Prep 30 mins
Cook 45 mins
Great with fresh, home grown tomatoes!
- 6 tomatoes, firm, washed, and at room temperature
- 2 tablespoons olive oil
- 2 tablespoons fresh parsley, chopped
- 1 tablespoon scallion, chopped
- 1 garlic clove, chopped
- 1 cup dry breadcrumbs
- 6 tablespoons swiss cheese, grated
- Preheat oven to 325 degrees Fahrenheit.
- Slice off top of tomatoes.
- Using a spoon, hollow out the tomatoes keeping around an inch of tomato "meat (or whatever its called)" around the bottom and sides.
- Discard pulp.
- Turn tomatoes upside down on paper towel to drain.
- In a saucepan, heat oil, parsley, scallions, garlic, and breadcrumbs.
- Mix together until just heated through and moist.
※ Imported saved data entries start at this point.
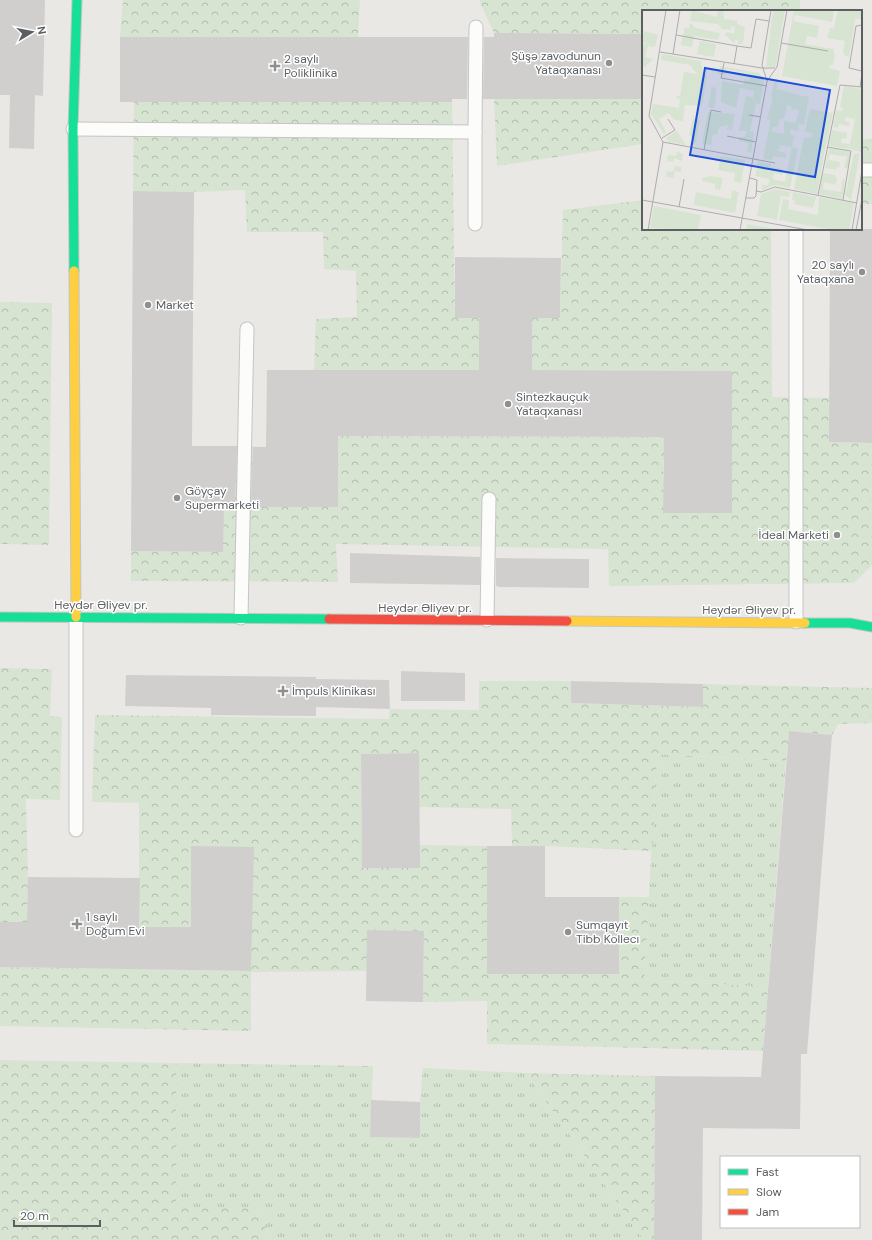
<svg xmlns="http://www.w3.org/2000/svg" width="872" height="1240" font-family="'DM Sans',sans-serif">
<defs>
<pattern id="grass-tufts" width="24" height="20" patternUnits="userSpaceOnUse"><rect width="24" height="20" fill="#d7e4d1"/><path d="M3 7l-1-3M5 7V3M7 7l1-3M15 17l-1-3M17 17v-4M19 17l1-3" fill="none" stroke="#b1bcad"/></pattern>
<pattern id="forest-crowns" width="20" height="18" patternUnits="userSpaceOnUse"><rect width="20" height="18" fill="#d7e4d1"/><path d="M2 6a3 3 0 1 1 6 0M12 15a3 3 0 1 1 6 0" fill="none" stroke="#b1bcad"/></pattern>
</defs>
<rect width="100%" height="100%" fill="#eae8e5"/>
<g fill="url(#grass-tufts)">
<path d="M 657,754 L 786,761 L 768,987 L 644,980 Z"/>
<path d="M 176,1063 L 373,1066 L 370,1137 L 420,1138 L 420,1102 L 423,1068 L 526,1073 L 644,1240 L 271,1240 L 258,1207 L 176,1207 Z"/>
</g>
<g fill="url(#forest-crowns)">
<path d="M 123,0 L 360,0 L 358,37 L 120,37 Z"/>
<path d="M 479,0 L 800,0 L 800,11 L 643,11 L 643,34 L 494,33 Z"/>
<path d="M 494,99 L 643,99 L 643,144 L 497,166 Z"/>
<path d="M 134,102 L 452,102 L 455,317 L 479,318 L 479,370 L 314,370 L 316,319 L 357,317 L 356,271 L 324,269 L 323,232 L 247,232 L 245,190 L 194,192 L 133,191 Z"/>
<rect x="861" y="139" width="11" height="65"/>
<path d="M 643,200 L 643,229 L 771,229 L 772,397 L 829,398 L 829,442 L 872,443 L 872,565 L 854,583 L 609,586 L 608,549 L 336,544 L 338,582 L 131,581 L 131,551 L 223,552 L 224,446 L 266,447 L 266,507 L 338,507 L 338,456 L 323,436 L 678,437 L 678,459 L 663,460 L 663,512 L 732,513 L 732,371 L 532,370 L 532,318 L 560,318 L 563,210 Z"/>
<path d="M 0,302 L 52,303 L 49,545 L 0,544 Z"/>
<path d="M 0,668 L 52,669 L 50,716 L 62,717 L 60,800 L 26,799 L 28,877 L 27,922 L 0,922 Z"/>
<path d="M 479,681 L 571,681 L 571,703 L 702,707 L 703,684 L 872,688 L 872,723 L 838,724 L 832,735 L 789,731 L 786,761 L 657,754 L 652,851 L 545,846 L 512,846 L 511,809 L 419,807 L 419,753 L 361,754 L 362,868 L 420,845 L 487,846 L 487,974 L 619,974 L 619,897 L 649,897 L 644,980 L 768,987 L 763,1051 L 487,1044 L 487,1001 L 423,1002 L 424,931 L 368,930 L 367,971 L 251,972 L 251,1031 L 0,1026 L 0,967 L 251,971 L 253,847 L 192,847 L 191,927 L 139,927 L 139,803 L 92,802 L 95,715 L 389,719 L 390,709 L 479,710 Z"/>
<path d="M 0,1060 L 176,1063 L 176,1207 L 258,1207 L 271,1240 L 0,1240 Z"/>
<path d="M 526,1073 L 655,1076 L 654,1240 L 644,1240 Z"/>
</g>
<g fill="#d1cfce">
<path d="M 0,0 L 45,0 L 43,96 L 35,95 L 34,149 L 9,148 L 10,95 L 0,95 Z"/>
<path d="M 494,33 L 643,34 L 643,99 L 483,99 L 484,37 L 494,37 Z"/>
<path d="M 120,37 L 468,37 L 467,99 L 452,99 L 452,102 L 120,102 Z"/>
<path d="M 133,191 L 194,192 L 192,446 L 237,446 L 235,507 L 224,507 L 223,552 L 131,551 Z"/>
<path d="M 830,229 L 872,229 L 872,443 L 829,442 Z"/>
<path d="M 455,257 L 561,258 L 560,318 L 532,318 L 532,370 L 732,371 L 732,513 L 663,513 L 664,437 L 338,436 L 338,507 L 251,507 L 253,447 L 266,447 L 267,370 L 479,370 L 479,318 L 455,318 Z"/>
<path d="M 350,553 L 480,557 L 480,585 L 350,583 Z"/>
<path d="M 496,558 L 589,559 L 589,588 L 498,587 L 498,586 L 496,586 Z"/>
<path d="M 401,671 L 465,673 L 465,701 L 401,701 Z"/>
<path d="M 126,675 L 316,677 L 316,679 L 389,680 L 390,709 L 316,707 L 316,716 L 211,715 L 211,708 L 125,706 Z"/>
<path d="M 571,681 L 703,684 L 703,707 L 571,703 Z"/>
<path d="M 789,731 L 832,735 L 807,1054 L 801,1054 L 800,1129 L 703,1128 L 702,1240 L 654,1240 L 655,1076 L 761,1077 Z"/>
<path d="M 419,753 L 420,868 L 362,868 L 361,754 Z"/>
<path d="M 191,846 L 254,847 L 251,971 L 0,967 L 0,922 L 27,922 L 28,877 L 140,878 L 139,927 L 191,927 Z"/>
<path d="M 487,846 L 545,846 L 545,897 L 619,897 L 619,974 L 487,974 Z"/>
<path d="M 367,930 L 424,931 L 423,1002 L 366,1001 Z"/>
<path d="M 371,1100 L 420,1102 L 420,1138 L 370,1137 Z"/>
</g>
<g fill="none" stroke-linecap="round" stroke-linejoin="round">
<defs>
<g id="lane">
<path d="M 73,129 L 475,132 L 475,224"/>
<path d="M 475,132 L 476,27"/>
<path d="M 861,170 L 872,170"/>
<path d="M 241,618 L 247,329"/>
<path d="M 487,620 L 489,499"/>
<path d="M 796,622 L 796,229"/>
<path d="M 76,830 L 76,617"/>
</g>
<g id="fast">
<path d="M 74,271 L 73,129 L 77,0"/>
<path d="M 0,617 L 329,619"/>
<path d="M 805,623 L 850,623 L 872,627"/>
</g>
<g id="slow">
<path d="M 74,271 L 76,617"/>
<path d="M 567,621 L 805,623"/>
</g>
<path id="jam" d="M 329,619 L 567,621"/>
</defs>
<use href="#lane" stroke="#c4c5c5" stroke-width="15"/>
<use href="#fast" stroke="#c4c5c4" stroke-width="11"/>
<use href="#slow" stroke="#c4c5c4" stroke-width="11"/>
<use href="#jam" stroke="#c4c5c4" stroke-width="11"/>
<use href="#lane" stroke="#fcfcfb" stroke-width="13"/>
<use href="#fast" stroke="#16e098" stroke-width="9"/>
<use href="#slow" stroke="#ffcf43" stroke-width="9"/>
<use href="#jam" stroke="#f24e42" stroke-width="9"/>
</g>
<g fill="#8d8f90" stroke="#fff" stroke-width="1.5">
<circle cx="609" cy="63" r="4"/>
<path d="M273 60h4v4h4v4h-4v4h-4v-4h-4v-4h4z"/>
<circle cx="862" cy="272" r="4"/>
<circle cx="148" cy="305" r="4"/>
<circle cx="508" cy="404" r="4"/>
<circle cx="177" cy="498" r="4"/>
<circle cx="837" cy="535" r="4"/>
<path d="M281 685h4v4h4v4h-4v4h-4v-4h-4v-4h4z"/>
<path d="M75 918h4v4h4v4h-4v4h-4v-4h-4v-4h4z"/>
<circle cx="568" cy="932" r="4"/>
</g>
<g text-anchor="middle" stroke-width="3" stroke-linejoin="round" paint-order="stroke">
<g font-size="12" fill="#5b5f62" stroke="#fff" text-anchor="start">
<text x="601" y="60" text-anchor="end">Şüşə zavodunun<tspan x="601" dy="14">Yataqxanası</tspan></text>
<text x="284" y="63">2 saylı<tspan x="284" dy="14">Poliklinika</tspan></text>
<text x="854" y="269" text-anchor="end">20 saylı<tspan x="854" dy="14">Yataqxana</tspan></text>
<text x="156" y="309">Market</text>
<text x="516" y="401">Sintezkauçuk<tspan x="516" dy="14">Yataqxanası</tspan></text>
<text x="185" y="495">Göyçay<tspan x="185" dy="14">Supermarketi</tspan></text>
<text x="829" y="539" text-anchor="end">İdeal Marketi</text>
<text x="292" y="695">İmpuls Klinikası</text>
<text x="86" y="921">1 saylı<tspan x="86" dy="14">Doğum Evi</tspan></text>
<text x="576" y="929">Sumqayıt<tspan x="576" dy="14">Tibb Kollecı</tspan></text>
</g>
<g font-size="12" fill="#5b5f62" stroke="#fff">
<text x="101" y="609">Heydər Əliyev pr.</text>
<text x="425" y="612">Heydər Əliyev pr.</text>
<text x="749" y="614">Heydər Əliyev pr.</text>
</g>
</g>
<g transform="translate(642 10)">
<rect width="220" height="220" fill="#eae8e5"/>
<path d="M 131,0 L 143,0 L 134,54 L 133,57 L 124,56 ZM 54,18 L 78,23 L 76,30 L 52,26 ZM 202,76 L 220,79 L 219,142 L 207,139 L 214,104 L 200,102 L 201,98 L 198,97 ZM 138,80 L 161,86 L 158,98 L 135,93 ZM 186,102 L 191,103 L 183,139 L 174,141 L 172,149 L 158,147 L 162,127 L 169,128 L 170,123 L 163,122 L 165,111 Z" fill="#d7e4d1"/>
<path d="M 50,0 L 75,7 L 76,0 L 81,0 L 82,9 L 96,11 L 95,14 L 103,17 L 101,34 L 96,34 L 96,30 L 93,30 L 93,34 L 83,25 L 84,22 L 92,24 L 93,17 L 89,16 L 89,20 L 80,19 L 76,14 L 48,11 ZM 152,0 L 192,0 L 190,12 L 153,5 L 151,11 L 177,16 L 175,28 L 165,26 L 163,34 L 191,39 L 193,45 L 191,55 L 188,55 L 187,58 L 198,61 L 195,76 L 140,66 ZM 196,0 L 220,1 L 220,9 L 213,9 L 207,47 L 203,46 L 201,41 L 203,31 L 185,28 L 188,18 L 192,18 ZM 48,13 L 54,18 L 50,37 L 39,35 L 43,17 L 47,18 ZM 2,21 L 16,25 L 13,37 L 6,36 L 3,47 L 11,49 L 3,57 L 0,56 L 0,34 L 6,34 L 0,32 ZM 58,31 L 74,34 L 72,47 L 55,44 ZM 20,44 L 59,51 L 61,65 L 65,65 L 60,96 L 43,95 L 41,111 L 33,110 L 26,103 L 17,109 L 24,122 L 22,124 L 9,104 L 11,94 L 37,98 L 38,89 L 34,88 L 34,86 L 51,88 L 55,64 L 48,55 L 19,50 ZM 78,56 L 117,63 L 122,70 L 118,94 L 114,94 L 108,121 L 112,122 L 109,143 L 105,142 L 107,133 L 97,131 L 97,127 L 103,127 L 105,121 L 97,121 L 104,85 L 111,88 L 112,81 L 98,78 L 94,98 L 79,92 L 80,71 L 101,75 L 103,69 L 107,70 L 108,64 L 84,59 L 83,65 L 76,64 ZM 133,69 L 136,69 L 135,79 L 138,80 L 135,92 L 145,95 L 142,109 L 138,108 L 136,117 L 131,117 L 130,122 L 142,124 L 142,111 L 154,113 L 157,100 L 149,99 L 150,96 L 158,98 L 161,86 L 167,87 L 162,115 L 157,114 L 156,121 L 149,119 L 148,125 L 152,126 L 150,137 L 156,139 L 148,178 L 133,175 L 120,180 L 120,175 L 126,175 L 128,169 L 113,166 L 116,152 L 129,154 L 129,157 L 141,159 L 140,165 L 132,163 L 131,169 L 143,172 L 150,137 L 138,135 L 136,141 L 144,143 L 144,148 L 131,146 L 130,150 L 121,149 L 127,119 L 128,110 L 125,109 L 131,87 L 129,87 ZM 70,77 L 74,78 L 73,98 L 66,97 ZM 168,99 L 186,102 L 165,111 ZM 194,100 L 214,104 L 213,109 L 204,107 L 203,111 L 208,112 L 207,116 L 197,114 L 196,118 L 191,117 ZM 66,102 L 93,104 L 90,120 L 85,119 L 86,115 L 77,117 L 75,125 L 71,124 L 69,135 L 60,134 ZM 52,104 L 52,109 L 58,110 L 53,134 L 50,133 L 50,128 L 47,125 ZM 190,120 L 205,123 L 204,129 L 200,128 L 199,133 L 208,134 L 207,139 L 187,136 ZM 35,121 L 44,135 L 27,132 L 24,128 ZM 187,138 L 209,142 L 206,158 L 202,158 L 205,147 L 188,144 L 186,150 L 198,152 L 197,158 L 194,157 L 194,160 L 183,158 ZM 183,139 L 175,184 L 152,179 L 158,147 L 172,149 L 174,141 ZM 35,141 L 41,144 L 40,151 L 32,148 L 31,152 L 25,151 L 26,145 L 34,146 ZM 212,143 L 218,144 L 209,190 L 203,185 ZM 79,146 L 103,150 L 99,173 L 92,171 L 93,163 L 76,160 ZM 33,156 L 40,157 L 39,162 L 33,161 L 31,168 L 24,167 L 25,161 L 31,162 ZM 181,163 L 193,165 L 195,169 L 194,175 L 182,172 L 181,179 L 199,182 L 200,169 L 203,170 L 200,189 L 177,184 ZM 69,166 L 81,168 L 78,180 L 73,179 L 73,174 L 60,171 L 60,168 ZM 133,179 L 148,182 L 147,187 L 139,186 L 135,210 L 115,206 L 119,184 ZM 90,180 L 97,182 L 93,203 L 52,195 L 54,182 L 89,189 ZM 151,182 L 174,187 L 171,198 L 152,194 L 153,191 L 150,190 ZM 177,187 L 212,193 L 207,220 L 192,220 L 137,210 L 141,189 L 147,190 L 146,199 L 176,205 ZM 105,214 L 132,219 L 132,220 L 104,220 Z" fill="#d7e4d1"/>
<path d="M 42,62 L 55,64 L 51,89 L 38,86 ZM 12,196 L 59,205 L 56,220 L 8,218 Z" fill="#d7e4d1"/>
<path fill="none" stroke="#adadad" stroke-width="1" d="M 220,15 L 214,16 L 207,58 L 220,61M 34,25 L 95,36 L 92,54M 139,33 L 186,41M 95,36 L 109,38 L 114,9 L 127,11M 18,42 L 120,58M 31,44 L 38,0M 82,53 L 79,68 L 125,76M 120,58 L 133,58M 0,65 L 13,67M 125,71 L 120,55 L 129,0M 218,77 L 220,64M 107,105 L 119,107M 85,126 L 114,132M 20,128 L 33,120 L 26,109M 21,132 L 133,153M 185,137 L 209,141 L 201,190M 62,140 L 69,100 L 79,102M 114,181 L 119,182 L 133,177 L 215,193M 176,185 L 198,75 L 220,77M 104,188 L 112,188 L 114,186 L 115,170 L 108,168M 0,190 L 166,220M 37,197 L 42,169M 6,220 L 21,132 L 7,106 L 24,0M 98,220 L 125,71 L 135,57 L 145,0M 210,220 L 220,161M 214,220 L 220,189"/>
<path fill="#1d4ed8" fill-opacity="0.15" stroke="#1d4ed8" stroke-width="2" d="M 63,58 L 188,80 L 173,167 L 48,145 Z"/>
<rect width="220" height="220" fill="none" stroke="#5b5f62" stroke-width="2"/>
</g>
<rect x="720" y="1156" width="140" height="72" fill="#ffffff" stroke="#bdbfc0"/>
<rect x="728" y="1169" width="20" height="6" fill="#16e098" stroke="#bdbfc0"/>
<text x="756" y="1176" font-size="12" fill="#5b5f62">Fast</text>
<rect x="728" y="1189" width="20" height="6" fill="#ffcf43" stroke="#bdbfc0"/>
<text x="756" y="1196" font-size="12" fill="#5b5f62">Slow</text>
<rect x="728" y="1209" width="20" height="6" fill="#f24e42" stroke="#bdbfc0"/>
<text x="756" y="1216" font-size="12" fill="#5b5f62">Jam</text>
<g transform="translate(32 32) rotate(80)" stroke="#ffffff" stroke-width="3" paint-order="stroke">
<path d="M0-3L7 15L0 10L-7 15Z" fill="#5b5f62"/>
<text y="-6" font-size="11" font-weight="bold" text-anchor="middle" fill="#5b5f62">N</text>
</g>
<path d="M14 1220v6h86v-6" fill="none" stroke="#5b5f62" stroke-width="2"/>
<text x="20" y="1220" font-size="12" fill="#5b5f62" stroke="#ffffff" stroke-width="3" paint-order="stroke">20 m</text>
</svg>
- Place tomatoes in well oiled casserole dish.
- Fill with stuffing.
- Top each with a tablespoon of cheese.
- Brush tomatoes with oil.
- Bake for 45 minutes or until cheese is golden brown and tomatoes look done, baste with oil occasionally or when needed.
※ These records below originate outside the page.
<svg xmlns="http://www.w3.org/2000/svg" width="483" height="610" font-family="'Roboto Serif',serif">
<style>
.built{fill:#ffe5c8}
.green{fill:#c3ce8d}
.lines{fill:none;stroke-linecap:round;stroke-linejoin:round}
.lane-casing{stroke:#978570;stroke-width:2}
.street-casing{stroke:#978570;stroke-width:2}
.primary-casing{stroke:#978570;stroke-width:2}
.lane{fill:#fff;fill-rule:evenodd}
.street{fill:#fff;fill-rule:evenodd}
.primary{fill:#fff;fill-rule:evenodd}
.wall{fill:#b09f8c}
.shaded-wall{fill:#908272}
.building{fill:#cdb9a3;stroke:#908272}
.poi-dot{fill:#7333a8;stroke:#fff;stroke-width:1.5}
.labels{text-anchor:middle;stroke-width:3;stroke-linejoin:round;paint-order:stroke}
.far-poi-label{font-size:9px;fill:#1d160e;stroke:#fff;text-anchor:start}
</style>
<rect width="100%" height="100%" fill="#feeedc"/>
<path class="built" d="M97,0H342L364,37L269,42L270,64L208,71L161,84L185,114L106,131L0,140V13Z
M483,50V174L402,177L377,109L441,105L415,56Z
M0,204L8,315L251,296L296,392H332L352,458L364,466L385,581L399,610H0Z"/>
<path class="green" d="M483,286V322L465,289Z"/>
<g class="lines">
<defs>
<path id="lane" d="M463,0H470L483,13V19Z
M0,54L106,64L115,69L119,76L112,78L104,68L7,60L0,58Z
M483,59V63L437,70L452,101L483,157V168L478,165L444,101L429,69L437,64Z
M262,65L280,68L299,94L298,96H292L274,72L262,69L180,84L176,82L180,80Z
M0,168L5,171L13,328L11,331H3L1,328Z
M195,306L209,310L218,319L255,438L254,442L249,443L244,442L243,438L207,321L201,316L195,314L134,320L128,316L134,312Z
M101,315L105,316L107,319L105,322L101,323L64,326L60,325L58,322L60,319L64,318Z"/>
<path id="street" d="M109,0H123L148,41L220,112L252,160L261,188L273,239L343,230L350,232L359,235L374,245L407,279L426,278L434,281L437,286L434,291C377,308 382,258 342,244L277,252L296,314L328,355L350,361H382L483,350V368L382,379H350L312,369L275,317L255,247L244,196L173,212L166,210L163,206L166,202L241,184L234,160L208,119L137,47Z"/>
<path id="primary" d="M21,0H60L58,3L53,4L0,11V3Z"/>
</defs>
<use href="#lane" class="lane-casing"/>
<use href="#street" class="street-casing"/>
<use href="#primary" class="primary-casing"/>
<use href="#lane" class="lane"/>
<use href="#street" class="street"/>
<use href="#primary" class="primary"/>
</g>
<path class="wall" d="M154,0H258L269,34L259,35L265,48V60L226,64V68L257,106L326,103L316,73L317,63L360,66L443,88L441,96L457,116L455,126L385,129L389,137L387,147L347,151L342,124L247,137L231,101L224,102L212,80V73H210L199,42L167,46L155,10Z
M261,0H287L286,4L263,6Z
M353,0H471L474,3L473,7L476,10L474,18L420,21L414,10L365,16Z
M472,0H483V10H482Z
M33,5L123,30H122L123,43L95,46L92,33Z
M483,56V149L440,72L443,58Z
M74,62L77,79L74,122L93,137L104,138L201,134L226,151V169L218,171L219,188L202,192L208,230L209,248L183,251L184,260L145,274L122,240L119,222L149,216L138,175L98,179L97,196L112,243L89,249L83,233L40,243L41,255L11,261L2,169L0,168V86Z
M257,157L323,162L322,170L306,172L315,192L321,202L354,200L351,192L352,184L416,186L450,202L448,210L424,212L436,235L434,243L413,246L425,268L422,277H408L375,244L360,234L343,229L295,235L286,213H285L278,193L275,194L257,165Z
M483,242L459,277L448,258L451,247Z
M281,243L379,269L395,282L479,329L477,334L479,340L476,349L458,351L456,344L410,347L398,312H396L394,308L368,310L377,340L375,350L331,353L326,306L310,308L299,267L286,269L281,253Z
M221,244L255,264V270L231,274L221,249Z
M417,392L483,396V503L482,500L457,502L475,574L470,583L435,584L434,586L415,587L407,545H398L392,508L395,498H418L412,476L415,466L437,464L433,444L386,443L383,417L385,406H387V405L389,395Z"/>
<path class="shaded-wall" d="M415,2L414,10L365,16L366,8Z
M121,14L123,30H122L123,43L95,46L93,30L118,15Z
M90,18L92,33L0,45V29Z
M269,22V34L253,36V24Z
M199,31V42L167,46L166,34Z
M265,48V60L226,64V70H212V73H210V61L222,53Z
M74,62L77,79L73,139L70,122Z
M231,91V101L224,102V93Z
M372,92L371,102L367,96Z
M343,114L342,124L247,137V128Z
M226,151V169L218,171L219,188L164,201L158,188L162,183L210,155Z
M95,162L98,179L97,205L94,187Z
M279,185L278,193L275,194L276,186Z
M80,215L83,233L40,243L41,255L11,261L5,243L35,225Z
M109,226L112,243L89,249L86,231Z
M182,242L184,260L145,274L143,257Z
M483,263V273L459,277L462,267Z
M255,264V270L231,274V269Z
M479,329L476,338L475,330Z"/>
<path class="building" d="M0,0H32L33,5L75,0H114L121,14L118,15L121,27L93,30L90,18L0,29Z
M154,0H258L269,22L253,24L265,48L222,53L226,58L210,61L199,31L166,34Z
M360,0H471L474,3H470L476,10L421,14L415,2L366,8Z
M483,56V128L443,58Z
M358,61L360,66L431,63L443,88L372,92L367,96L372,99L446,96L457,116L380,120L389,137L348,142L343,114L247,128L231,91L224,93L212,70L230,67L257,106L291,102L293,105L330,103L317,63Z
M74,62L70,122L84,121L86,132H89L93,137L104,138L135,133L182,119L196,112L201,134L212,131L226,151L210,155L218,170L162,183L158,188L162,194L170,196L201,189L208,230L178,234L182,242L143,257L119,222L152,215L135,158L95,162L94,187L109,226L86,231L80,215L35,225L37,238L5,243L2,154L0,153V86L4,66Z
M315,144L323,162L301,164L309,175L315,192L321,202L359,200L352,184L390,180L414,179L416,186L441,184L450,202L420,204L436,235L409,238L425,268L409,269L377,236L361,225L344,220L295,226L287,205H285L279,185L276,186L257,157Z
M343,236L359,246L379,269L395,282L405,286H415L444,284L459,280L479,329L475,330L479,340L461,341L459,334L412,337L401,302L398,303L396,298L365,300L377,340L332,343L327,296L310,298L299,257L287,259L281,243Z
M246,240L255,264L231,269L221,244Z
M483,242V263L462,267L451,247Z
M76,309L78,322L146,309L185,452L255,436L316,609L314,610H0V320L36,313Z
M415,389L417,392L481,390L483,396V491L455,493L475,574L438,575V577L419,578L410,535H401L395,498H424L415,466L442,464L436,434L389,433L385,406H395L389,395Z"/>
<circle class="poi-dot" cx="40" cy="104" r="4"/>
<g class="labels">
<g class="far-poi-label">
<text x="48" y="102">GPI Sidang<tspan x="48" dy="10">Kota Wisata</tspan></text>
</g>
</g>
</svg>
- Note: as many people have noted these can be very dry depending on what type of breadcrumbs you use or how long you cook them. I would recommend adjusting the amounts according to what you have read or personal preferences.
I really liked this recipe. The directions were great and it was very quick and easy to put together.It tastes very nice , I served it with a pasta dish. I think that next time I make this I will add a few sauted mushrooms for a vegetarian dish or ground meat to moisten it up a little. Made for ZWT7
These are fresh, delicious and so nice to look at! These took about 5 minutes to prepare and we all really liked the fresh garlic. I used Italian breadcrumbs and a light Swiss cheese. So good!!! I made 4 and we enjoyed these with Potato Gnocchi With Gorgonzola. Made for my teammate for ZWT7. Thanks tomsawyer! :)
This is a great recipe Brianna. Thank you for the clear directions and for the update regarding the reviews, that was a big help. Enjoyed every bite! They were so tasty with the swiss cheese.